Silver RL (3) Planning by Dynamic Programming

Sanghyeok Choi·2021년 12월 23일

Intro_to_RL

목록 보기

3/9

David Silver 교수님의 Introduction to Reinforcement Learning (Website)
Lecture 3: Planning by Dynamic Programming (Youtube) 강의 내용을 정리했습니다.

Introduction

What is Dynamic Programming (DP)?

Dynamic: sequential or temporal component to the problem
Programming: optimizing a "program", i.e. a policy
Dynamic Programming: Optimization for sequential problem by breaking them down into subproblems
RL $\subset$ DP

Requirements for Dynamic Programming

1) Optimal substructure
- Principle of optimality applies
- Principle of optimality: optimal solution can be decomposed into subproblems
2) Overlapping subproblems
- Subproblems recur many times
- Solutions can be cached and reused
MDP는 위 두 조건을 만족한다.
- Bellman equation gives recursive decomposition
  $v(s)=\mathbb{E}[R_{t+1}+\gamma{v(s_{t+1})|S_t=s}]$
- Value function stores and reuses solutions

Planning by Dynamic Programming

Recall, planning is not a 'full' RL problem.
- Planning: The environment is fully known
- Reinforcement Learning: The environment is initially unknown
DP assumes full knowledge of the MDP, and used for planning in the MDP
- MDP를 안다 <=> Environment를 안다
Prediction = (Policy) Evaluation
- Policy가 정해져 있을 때 그 policy가 얼마나 좋은지 평가한다.
- Input: MDP $\lang \mathcal{S},\mathcal{A},\mathcal{P},\mathcal{R},\gamma \rang$ and policy $\pi$
  or: MRP $\lang \mathcal{S},\mathcal{P}^\pi,\mathcal{R}^\pi,\gamma\rang$
- Output: value function $v_\pi$
Control
- Optimal policy를 찾는다.

**풀이 과제**:
1. 아래 행들 가운데 문자열 "time"가 들어 있는 행만 골라내어 모두 옮겨 적으시오.
2. 위에 실린 동적 계획법 강의 정리 글을 마지막 문장 다음부터 이어서 쓰시오.

**연습 자료**:
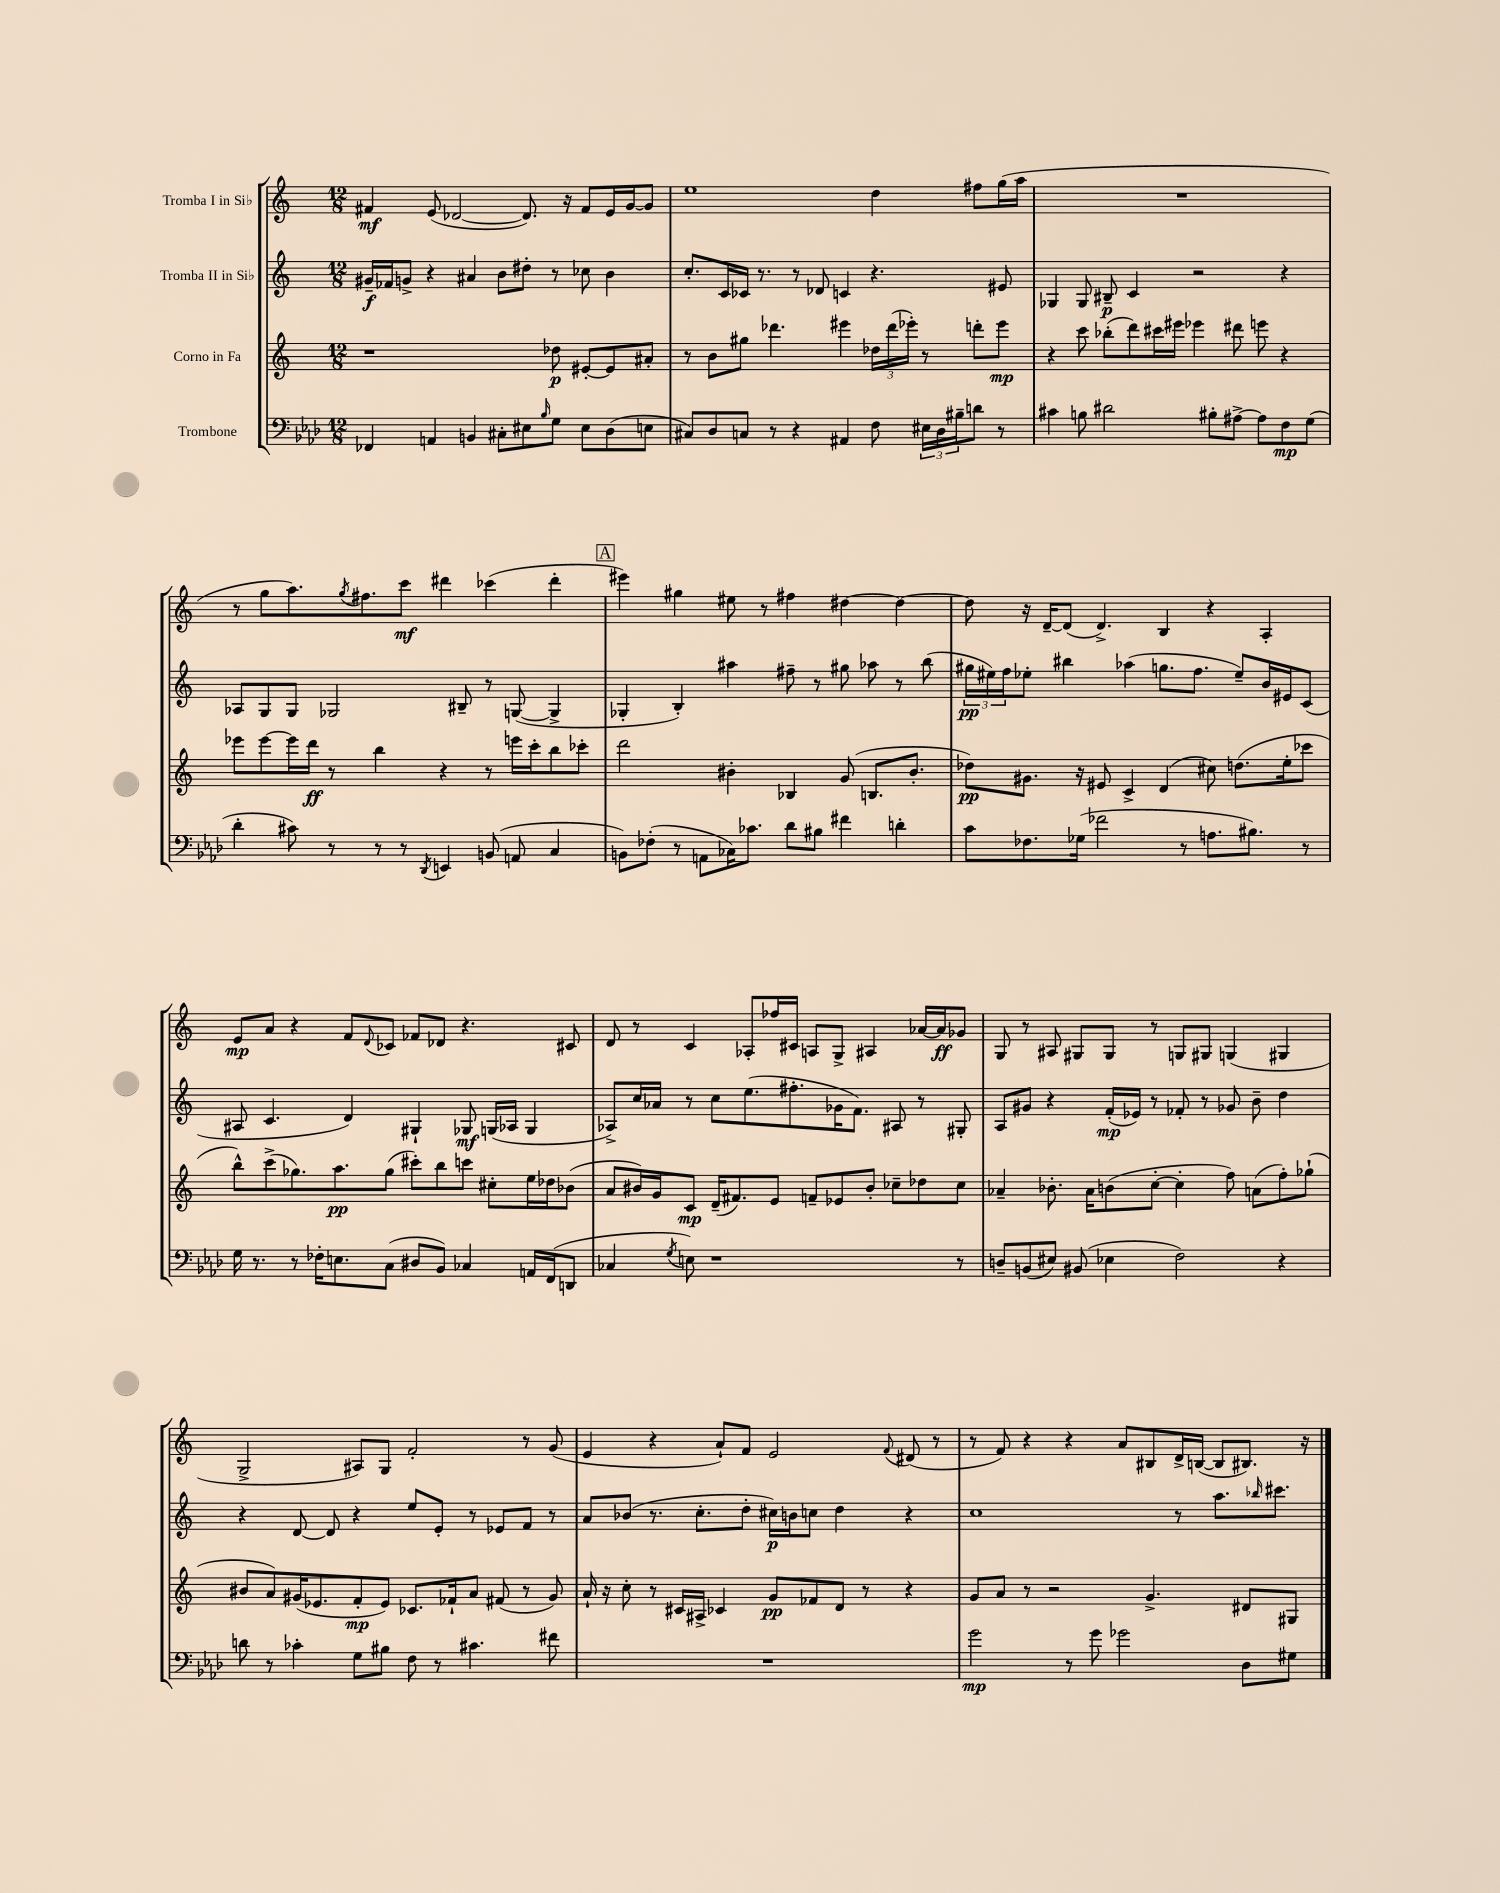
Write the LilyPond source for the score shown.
--
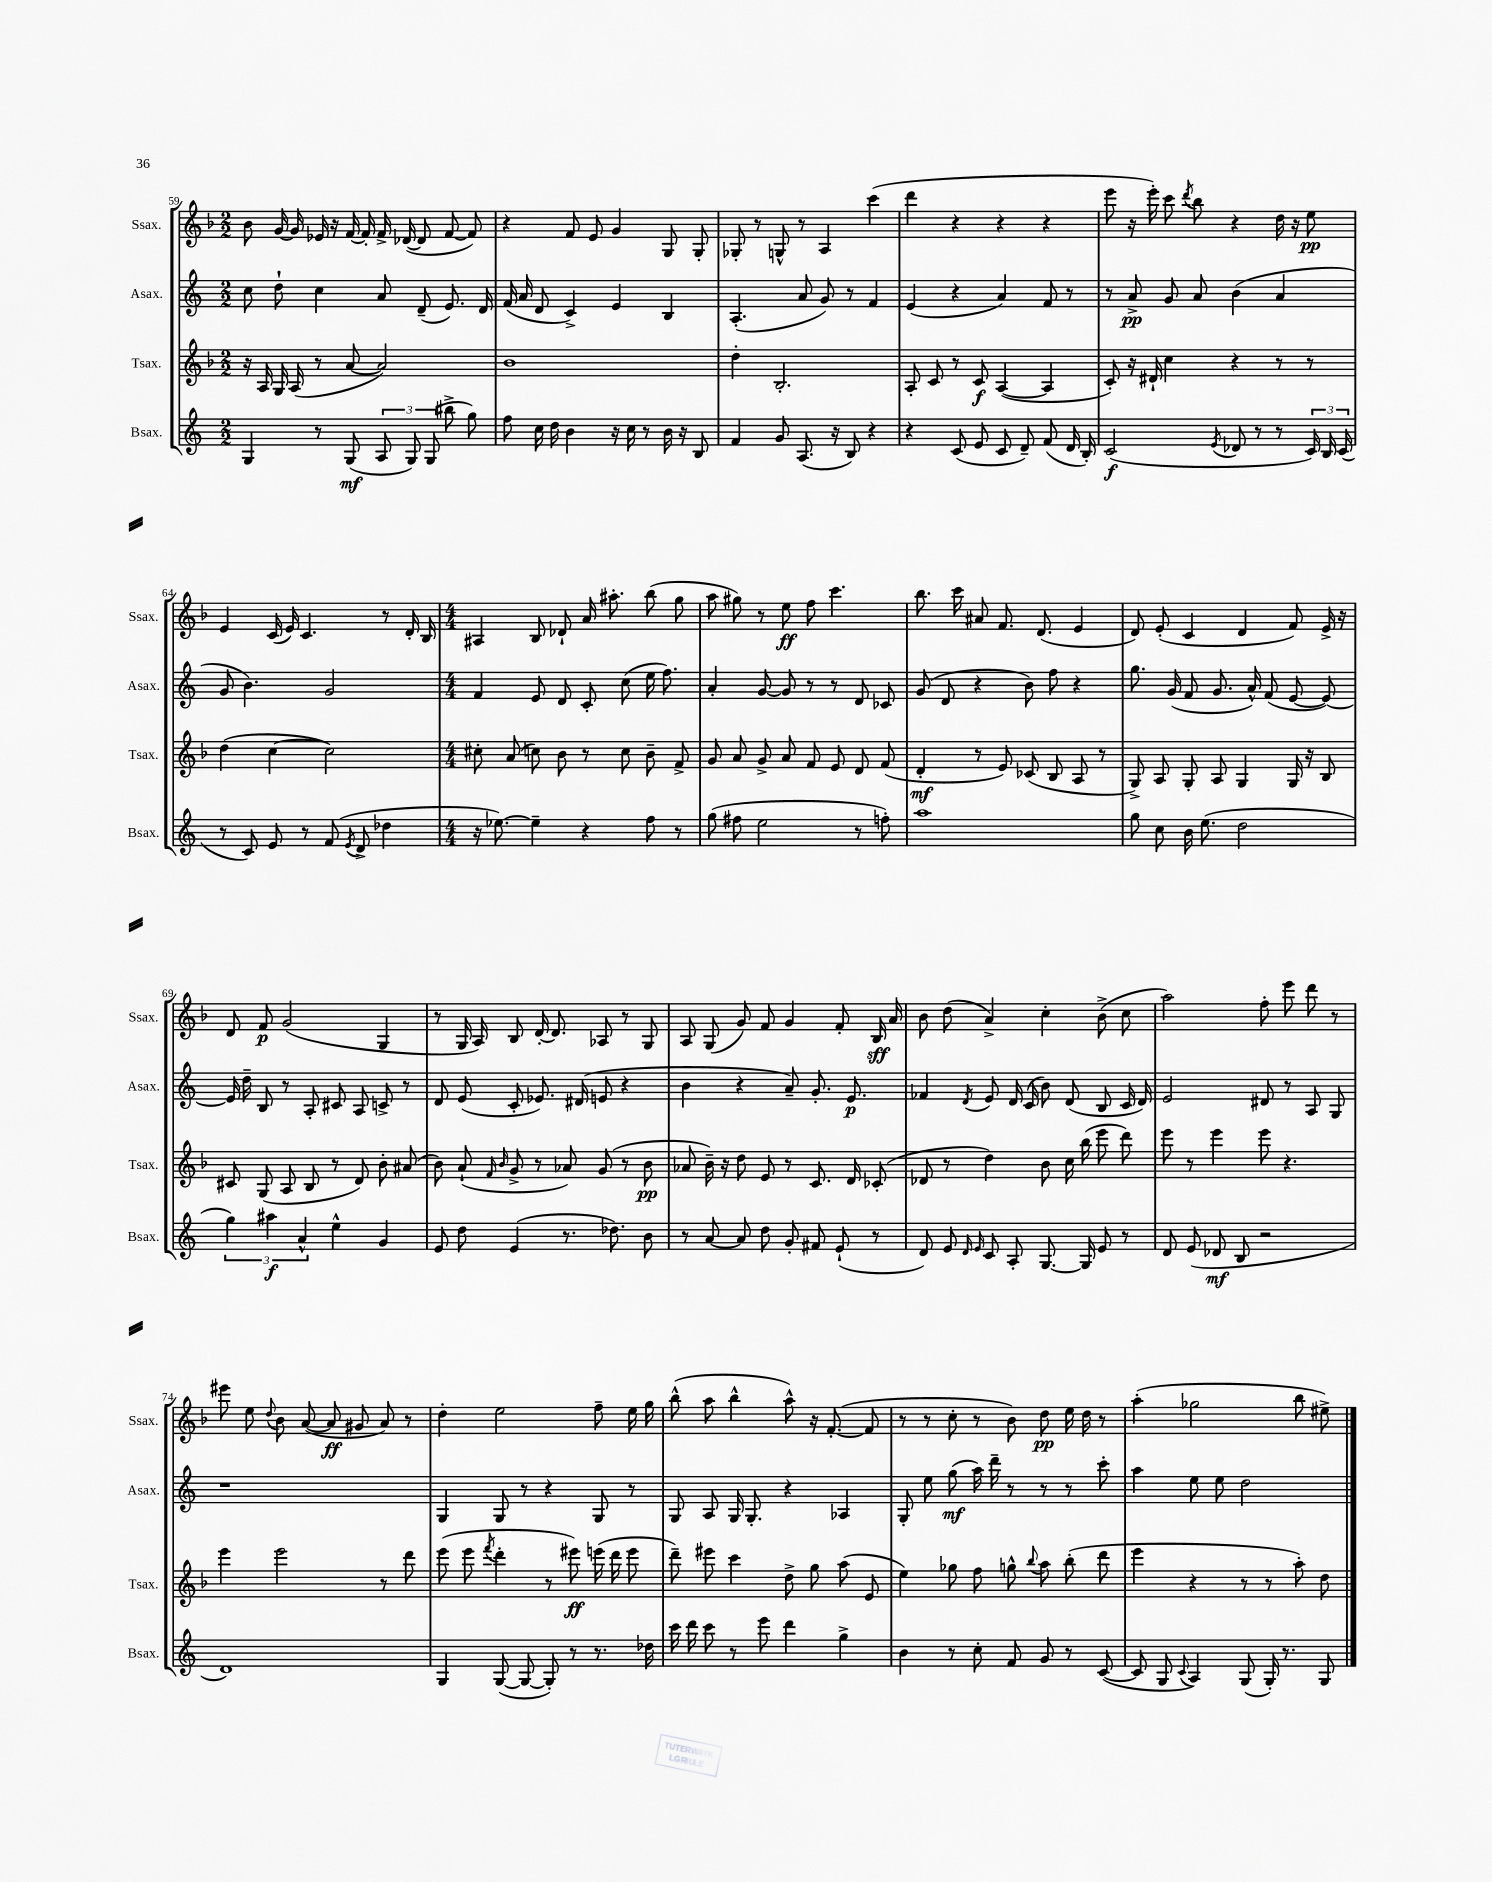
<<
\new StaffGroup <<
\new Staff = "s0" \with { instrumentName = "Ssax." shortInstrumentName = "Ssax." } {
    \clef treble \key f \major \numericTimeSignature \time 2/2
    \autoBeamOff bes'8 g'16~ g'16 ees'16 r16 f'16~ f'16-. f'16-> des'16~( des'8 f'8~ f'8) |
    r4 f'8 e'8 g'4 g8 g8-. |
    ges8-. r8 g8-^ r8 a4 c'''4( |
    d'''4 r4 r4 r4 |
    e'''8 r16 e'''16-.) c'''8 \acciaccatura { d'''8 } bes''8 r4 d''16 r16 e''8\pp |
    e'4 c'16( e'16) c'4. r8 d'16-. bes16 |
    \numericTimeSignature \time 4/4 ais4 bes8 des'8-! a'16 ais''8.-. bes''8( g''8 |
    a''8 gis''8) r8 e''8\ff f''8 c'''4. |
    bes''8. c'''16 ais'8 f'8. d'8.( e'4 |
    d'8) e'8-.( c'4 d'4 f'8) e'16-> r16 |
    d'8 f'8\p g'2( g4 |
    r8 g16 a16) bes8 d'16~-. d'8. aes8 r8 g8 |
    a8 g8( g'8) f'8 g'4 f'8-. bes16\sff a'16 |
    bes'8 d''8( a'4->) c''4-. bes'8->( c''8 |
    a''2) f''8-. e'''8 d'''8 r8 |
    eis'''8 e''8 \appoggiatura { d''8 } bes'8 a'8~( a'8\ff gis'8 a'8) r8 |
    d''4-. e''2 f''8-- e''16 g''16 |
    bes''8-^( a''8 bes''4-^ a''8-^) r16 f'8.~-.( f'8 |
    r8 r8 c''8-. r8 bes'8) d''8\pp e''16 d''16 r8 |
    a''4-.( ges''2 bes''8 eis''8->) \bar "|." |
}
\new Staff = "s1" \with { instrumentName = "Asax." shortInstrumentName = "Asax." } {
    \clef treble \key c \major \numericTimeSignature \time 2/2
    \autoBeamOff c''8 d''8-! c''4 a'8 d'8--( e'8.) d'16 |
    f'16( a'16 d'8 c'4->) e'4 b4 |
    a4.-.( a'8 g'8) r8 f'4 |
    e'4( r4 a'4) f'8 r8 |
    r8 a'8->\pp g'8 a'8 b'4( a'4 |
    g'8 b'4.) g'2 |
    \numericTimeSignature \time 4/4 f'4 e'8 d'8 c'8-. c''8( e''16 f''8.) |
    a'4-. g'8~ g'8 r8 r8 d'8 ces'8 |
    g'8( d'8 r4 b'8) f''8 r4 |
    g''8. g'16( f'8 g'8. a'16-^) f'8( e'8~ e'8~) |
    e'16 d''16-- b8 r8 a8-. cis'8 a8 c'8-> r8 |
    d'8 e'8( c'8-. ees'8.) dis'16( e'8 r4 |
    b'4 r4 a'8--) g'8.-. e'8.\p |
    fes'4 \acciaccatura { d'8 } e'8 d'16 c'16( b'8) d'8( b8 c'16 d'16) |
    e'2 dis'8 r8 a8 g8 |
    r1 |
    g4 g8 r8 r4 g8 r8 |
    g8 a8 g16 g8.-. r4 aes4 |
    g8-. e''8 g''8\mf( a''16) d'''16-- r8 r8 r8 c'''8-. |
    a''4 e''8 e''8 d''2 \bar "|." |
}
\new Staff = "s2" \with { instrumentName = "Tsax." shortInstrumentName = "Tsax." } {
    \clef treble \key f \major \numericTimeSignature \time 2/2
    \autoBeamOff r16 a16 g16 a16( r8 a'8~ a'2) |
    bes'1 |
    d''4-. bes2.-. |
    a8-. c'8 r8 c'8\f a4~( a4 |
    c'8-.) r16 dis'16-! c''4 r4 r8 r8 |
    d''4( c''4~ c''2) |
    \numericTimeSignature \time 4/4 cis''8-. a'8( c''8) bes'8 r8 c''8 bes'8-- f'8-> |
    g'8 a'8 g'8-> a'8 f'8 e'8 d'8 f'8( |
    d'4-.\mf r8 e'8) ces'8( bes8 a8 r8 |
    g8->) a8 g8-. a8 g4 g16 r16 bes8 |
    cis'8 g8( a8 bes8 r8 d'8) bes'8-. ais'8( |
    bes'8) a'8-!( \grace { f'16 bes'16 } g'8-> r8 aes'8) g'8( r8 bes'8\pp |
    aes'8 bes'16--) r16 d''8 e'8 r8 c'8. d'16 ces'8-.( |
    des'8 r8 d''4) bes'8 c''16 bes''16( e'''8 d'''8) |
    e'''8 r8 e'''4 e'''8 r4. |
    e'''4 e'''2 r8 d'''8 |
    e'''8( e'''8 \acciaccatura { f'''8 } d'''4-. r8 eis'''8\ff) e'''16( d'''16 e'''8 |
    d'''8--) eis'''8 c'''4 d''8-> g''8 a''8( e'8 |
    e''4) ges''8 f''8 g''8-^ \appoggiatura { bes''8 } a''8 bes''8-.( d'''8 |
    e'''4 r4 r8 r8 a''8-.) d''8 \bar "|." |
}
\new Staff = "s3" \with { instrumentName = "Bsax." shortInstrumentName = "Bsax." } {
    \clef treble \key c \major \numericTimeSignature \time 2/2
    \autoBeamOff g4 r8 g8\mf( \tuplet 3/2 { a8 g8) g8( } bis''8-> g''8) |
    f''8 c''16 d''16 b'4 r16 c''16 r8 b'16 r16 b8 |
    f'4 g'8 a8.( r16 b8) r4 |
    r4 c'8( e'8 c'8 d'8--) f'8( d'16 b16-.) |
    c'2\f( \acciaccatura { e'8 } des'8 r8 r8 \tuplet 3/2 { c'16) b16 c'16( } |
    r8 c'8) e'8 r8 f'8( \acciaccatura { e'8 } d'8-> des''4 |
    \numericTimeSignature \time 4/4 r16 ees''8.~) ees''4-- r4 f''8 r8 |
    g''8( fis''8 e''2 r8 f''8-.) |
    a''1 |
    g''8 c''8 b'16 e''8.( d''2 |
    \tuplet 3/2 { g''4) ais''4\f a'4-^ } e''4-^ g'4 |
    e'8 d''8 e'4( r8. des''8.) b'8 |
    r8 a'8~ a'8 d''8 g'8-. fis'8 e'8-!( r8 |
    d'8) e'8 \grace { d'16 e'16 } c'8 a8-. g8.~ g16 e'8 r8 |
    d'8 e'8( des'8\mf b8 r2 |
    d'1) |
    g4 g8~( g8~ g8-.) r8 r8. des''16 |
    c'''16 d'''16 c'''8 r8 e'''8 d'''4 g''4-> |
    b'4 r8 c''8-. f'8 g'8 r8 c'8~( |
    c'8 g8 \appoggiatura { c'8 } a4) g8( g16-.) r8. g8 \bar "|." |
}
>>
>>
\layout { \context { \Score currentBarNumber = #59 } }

**과제별 답안**:
1.
    \clef treble \key f \major \numericTimeSignature \time 2/2
    \numericTimeSignature \time 4/4 ais4 bes8 des'8-! a'16 ais''8.-. bes''8( g''8 |
    \clef treble \key c \major \numericTimeSignature \time 2/2
    \numericTimeSignature \time 4/4 f'4 e'8 d'8 c'8-. c''8( e''16 f''8.) |
    \clef treble \key f \major \numericTimeSignature \time 2/2
    \numericTimeSignature \time 4/4 cis''8-. a'8( c''8) bes'8 r8 c''8 bes'8-- f'8-> |
    \clef treble \key c \major \numericTimeSignature \time 2/2
    \numericTimeSignature \time 4/4 r16 ees''8.~) ees''4-- r4 f''8 r8 |

2.
- Input: MDP $\lang \mathcal{S},\mathcal{A},\mathcal{P},\mathcal{R},\gamma \rang$
- Output: optimal value function $v_*$ and optimal policy $\pi_*$
"Solving MDP"라고 하면 보통 Control 문제를 푸는 걸 의미함

Policy Evaluation

Iterative Policy Evaluation

Evaluate a given policy $\pi$ by iterative application of Bellman expectation backup
- State-value function, $\mathrm{v}_\pi$ 를 구하는 과정
- Recall, Bellman expectation eqn':
  $v_{\pi}(s)=\mathbb{E}_{\pi}[R_{t+1}+\gamma v_{\pi}(S_{t+1})|S_t=s]\\ \space\space\space\space\space\space\space\space\space\space=\sum\limits_{a\in\mathcal{A}}{\pi(a|s)q_{\pi}(s,a)}\\ \space\space\space\space\space\space\space\space\space\space=\sum\limits_{a\in\mathcal{A}}{\pi(a|s)(\mathcal{R}^a_s+\gamma\sum\limits_{s'\in\mathcal{S}}\mathcal{P}^{a}_{ss'}v_{\pi}(s'))}$
- In matrix form, $\mathrm{v}_\pi=\mathcal{R}^\pi+\gamma\mathcal{P}^\pi\mathrm{v}_\pi$
  => Direct Solution: $\mathrm{v}_\pi=(I-\gamma\mathcal{P}^\pi)^{-1}\mathcal{R}^\pi$
  (inverse의 계산복잡도가 너무 커서 DP를 이용해 $\mathrm{v}_\pi$ 를 구한다!)
$\mathrm{v}_1\to\mathrm{v}_2\to\mathrm{v}_3\to...\to\mathrm{v}_\pi$
Arbitrary vector $\mathrm{v}_1$ 을 iteratively update, $\mathrm{v}_\pi$ 로 수렴!
Note: $\mathrm{v}_k=[v_k(1), v_k(2), ..., v_k(n)]^T$
$v_{k+1}(s)=\sum\limits_{a\in\mathcal{A}}\pi(a|s)(\mathcal{R}^a_s+\gamma\sum\limits_{s'\in\mathcal{S}}{\mathcal{P}^a_{ss'}v_k(s')})$
- Bellman equation을 iteratively 적용해서 $\mathrm{v}_k$ 로 $\mathrm{v}_{k+1}$ 을 구할 수 있다!
- 계속 하다 보면 $\mathrm{v}_\pi$ 로 수렴한다. (증명은 뒤에서 할 예정)

Example: Iterative Policy Evaluation in Small Gridworld

규칙
- Agent follows uniform random policy (단, grid 밖으로는 움직일 수 없다.)
- 좌상단, 우하단 grid에 도착하면 terminate
- Reward is -1 every step until the terminal state is reached
  (가능한 빨리 terminal state에 도착하는 게 좋다)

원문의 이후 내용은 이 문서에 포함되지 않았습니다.